I had a brief if somewhat dramatic brush with Plugg, in Switzerland, one day last summer. I was munching Toblerone beneath the Lautabraunnen Falls (the big Swiss sneeze, where Sherlock Holmes and his arch enemy, Professor Moriaty, fell to their deaths in a deadly struggle), I had a triangle of Toblerone wedged in my cheek, when ‘Plugg’ dropped out of the sky and landed almost on top of me.
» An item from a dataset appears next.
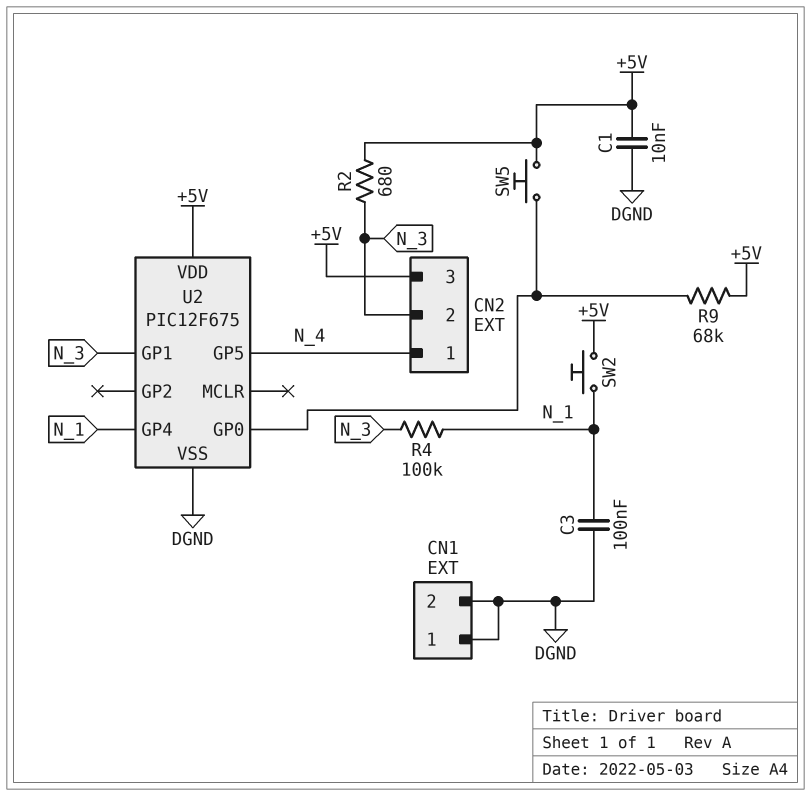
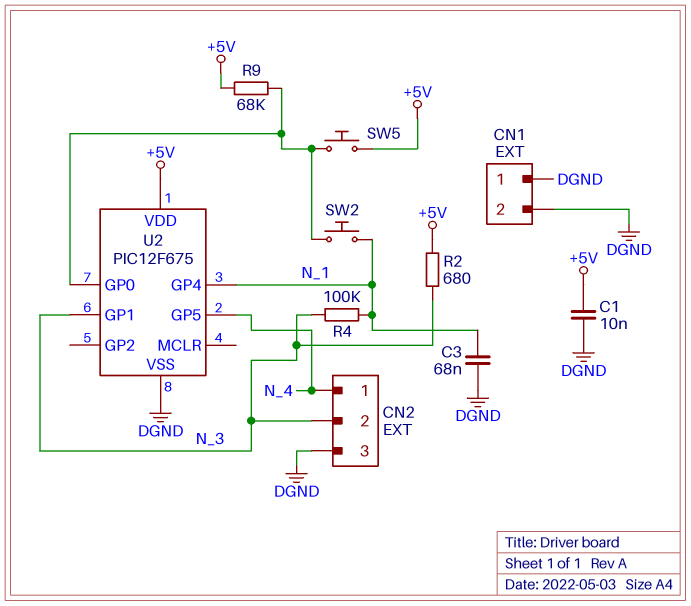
C3: 100nF (DGND, N_1) -> 68nF (DGND, N_1)
CN2 pin 3: +5V -> DGND
SW2: button (+5V, N_1) -> button (N_1, U2/GP0)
I shudder to think of the consequences of a direct hit from a Viking – a fast descending Dane - from above: the triangle of Toblerone would have been forced through the skin beneath my chin (like a chocolate-face version of John Hurt’s stomach exploding, in Alien)!
I was in Switzerland to investigate the strange case of ‘The suicidal cows of Lautabraunnen’. Local police were baffled when dozens of suicidal cows threw themselves – for no apparent reason - off a cliff in the Alps. In the space of three days 28 cows and a bull mysteriously died after they plunged hundreds of meters off a cliff down into the picturesque valley below. Local mountain rescue services using a helicopter had to be called in to remove the bodies.
Strange thing about that triangle of light under the chin: if you were to trace it, it would cover the nose almost exactly; a patch of light, the perfect nose guard against the sun. I can see the advertisement now: ‘the right guard is the light guard: the light-guard against the sun is the nose-of-light under your chin’. Warning: don’t use triangle of Toblerone to protect against the sun. Not unless you want a brown nose. And what drove the cows to suicide? Who knows? 

Sunday 1 August 2010

Pyloneering

A nose, like a mountain peak, is a triangle. It is the simplest feature of the face – or the natural landscape - than can possibly be drawn with a ruler. Noses are blown, and in the hills, it blows like hell. Mountains and noses are both prone to avalanches. You do not have to look far – you only have to follow your nose - to find many uses for noses. We are all familiar with: 'he wore his heart on his sleeve'. But it's also possible - if somewhat unfashionable - to wear your nose on your sleeve (as well as wipe it there, too). Structures such as bridges, cranes and pylons are made up of mountains of noses. But a nose, unlike a mountain, can be broken quite easily: like a heart.
Robert has come upon a steel tower for carrying electric power cables and he sees the whole framework is really a giant set of connected noses, leading to a break in the cloud that appears to reveal the Matterhorn.
The ascent of pylons is a branch of mountaineering all by itself, called Pyloneering, and is practiced by visionary children like Robert, to reach the clouds.